Barbara Adams: All of that is based on this myth of meritocracy. It's going to go to the hardest worker and they are the people who are going to succeed and it's the smartest people blah, blah, blah. But that basically implies that if you're the black candidate or you're the woman who didn't get ahead, well, it's your fault. And it ignores what's really happening and what occurs in a system that's designed to help ensure that you don't get ahead because that's where all of those biases are built in.
Ruth Whippman: So I think Barbara Adams expresses it brilliantly. I think this idea of meritocracy is a very, very, very steely thread running through American society. People in this country have this very, very strong belief that if you just work harder at being happy, being rich, being thin, being successful, being healthy, being everything, then you can achieve it. And yes, it is a myth and it absolutely is putting the onus on the wrong people. I mean, it absolutely does not acknowledge, as Barbara Adams says, it does not acknowledge the systemic injustices which absolutely run through this culture and all of the obstacles in getting to that point.
Ruth Whippman: And I saw a lot with the happiness industry, the self-help industry when I was researching my book. It is this idea that you have this individual responsibility to be happy. I mean, you see these memes that on Facebook, things like happiness is a choice. So the idea is, you know, if you're not making that choice and you're not working hard enough, then you have no right to be happy. Positive psychology and the self-help industry absolutely minimize the effect of our circumstances, whether that's our kind of personal circumstances or our kind of demographic circumstances in terms of our class, our, our gender. They absolutely minimize the effect of all those things and absolutely play up to the max this idea of individual effort and individual control over these things so we can just try harder. It's this kind of bootstraps approach to happiness.
Ruth Whippman: And same with feminism, this idea, the reason why you're not being paid equally is because you just haven't asked for a raise. Do power poses in the restroom, that should sort out the patriarchy. And you just think, oh please, give me a break here.
Lauren Schiller: Exactly. I really tried to convince myself for a while that those power poses made a difference.

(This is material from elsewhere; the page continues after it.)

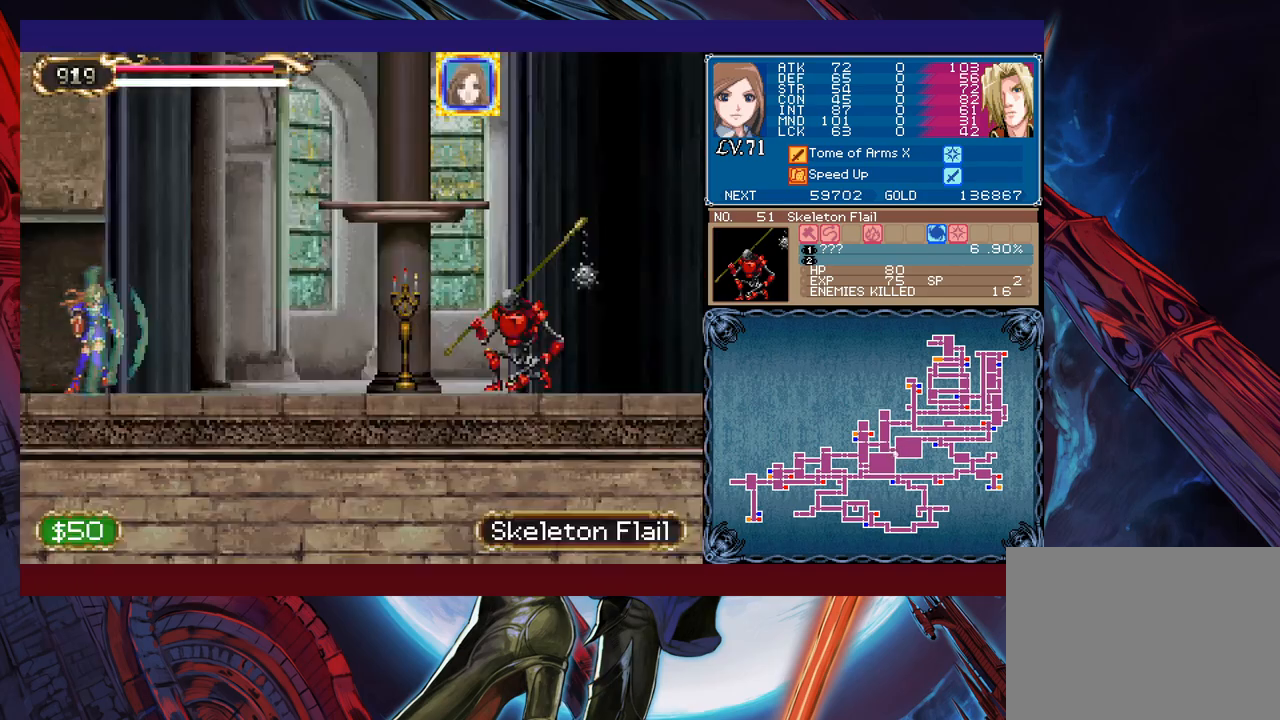
{"buttons": ["X"], "left_stick": "right", "events": [[183, "B", "down"], [283, "B", "up"], [367, "X", "down"]]}
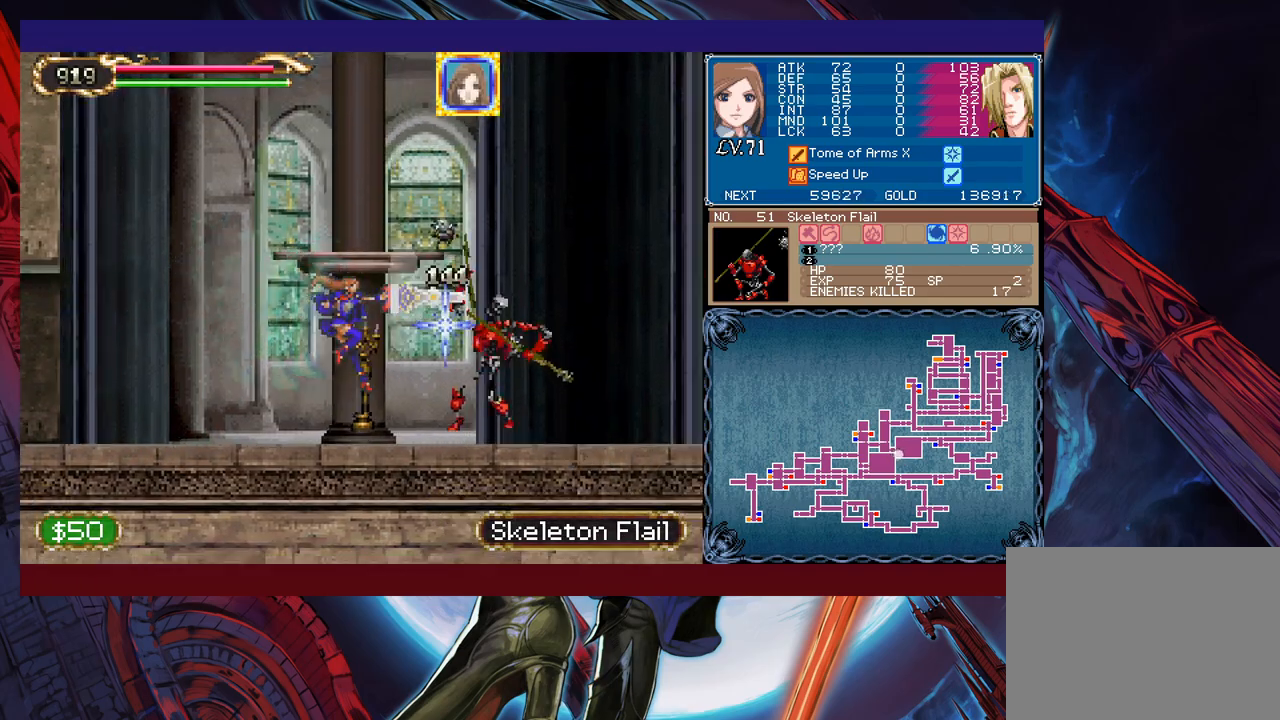
{"buttons": [], "left_stick": "right", "events": [[17, "X", "up"], [67, "left_stick", "down-right"], [133, "Y", "down"], [183, "left_stick", "right"], [233, "Y", "up"]]}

Ruth Whippman: It's all been disproved as complete nonsense anyway. How about getting men to do some capitulation poses in the restroom before a meeting and so that they might listen a little better to people. And let's look at the corporations, let's look at governments, let's look at legislation, let's look at real ways to actually address these very, very thorny issues.
Lauren Schiller: What do you think about the rise of these women's only spaces? Women's coworking spaces? I mean, you mentioned the girl assertiveness camps and things like that. I think the idea is that, it's a male free zone so there's no navigating the gender dynamics and you have the space to fail or to express yourself without being shut down, etc, etc. I don't know. What do you think about those kinds of spaces?

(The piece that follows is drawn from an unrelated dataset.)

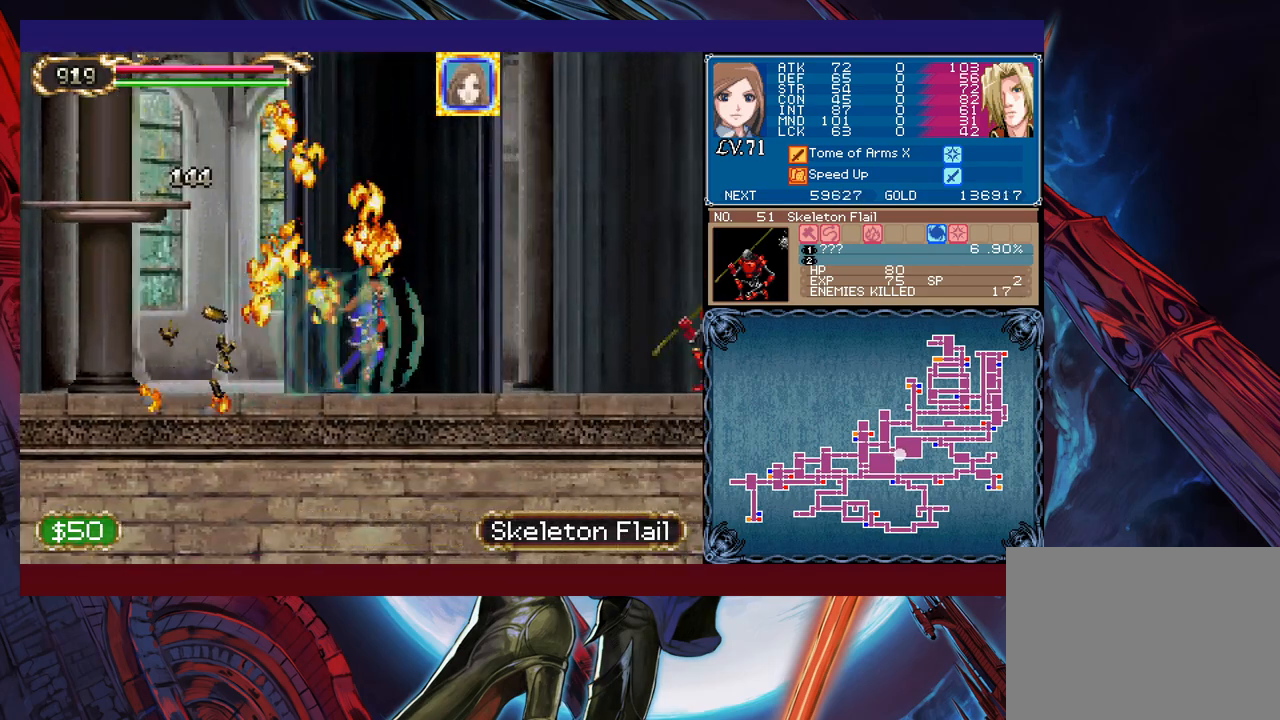
{"buttons": ["Y"], "left_stick": "down-right", "events": [[17, "B", "down"], [83, "B", "up"], [233, "X", "down"], [367, "X", "up"], [433, "left_stick", "down-right"], [483, "Y", "down"]]}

Ruth Whippman: Yeah, I think women only spaces have the place for sure. I think you can absolutely see. I mean, some of it is to do with threat. You see women's refuges and places where women can go because they're literally in fear of male violence, and that's obviously a very important thing to maintain. In terms of coworking spaces and all the rest of it, I mean, absolutely. I think people traditionally who have been disempowered in various ways really benefit from having their own spaces.
Ruth Whippman: I mean, actually, interestingly, I was reading this article about boys groups in the New York Times. And I think that is an example of where male only spaces can actually be productive as well. I think this is a thorny issue because, obviously, male only spaces historically have been used to exclude women from places of power. But I think with boys, I think there are lots of boys in this article who are expressing this idea that they feel like, usually, they feel like they have to be one of the guys or impress women or whatever, and it was a safe space to kind of express emotions and all the rest of it. So when handled carefully, I think those things can be important too.
Lauren Schiller: Yeah. I feel of two minds. One is this, well, it's fun to hang out with other women. At it's most bottom line. There is something about that that is just feels relaxing and it's fun and we have a different way of talking with each other than we have talking with man. It is how it is. Is it that way because this is the system that we were raised in? Is it biological? Like, I don't know. I think there are definitely pros to it. But what I start to worry about is that we are heading toward another weird kind of segregation of the sexes. We're like by accident going backwards. When really what we're trying to do is create respect for all genders together in the same place where we can be sources of power for each other regardless of our gender.
Ruth Whippman: Yeah, absolutely. It's a very complex issue and I think it so much depends on the circumstances and why people are doing this and in what situation. I think the future of society is not to completely segregate the two genders and, we're not the Wailing Wall here. I think you're absolutely right. The future is for us all to be able to cooperate together and to communicate and to get rid of this ridiculous system of gender stereotyping and segregation and all of these tropes that we have in place about what you are or can be because you're born either male or female.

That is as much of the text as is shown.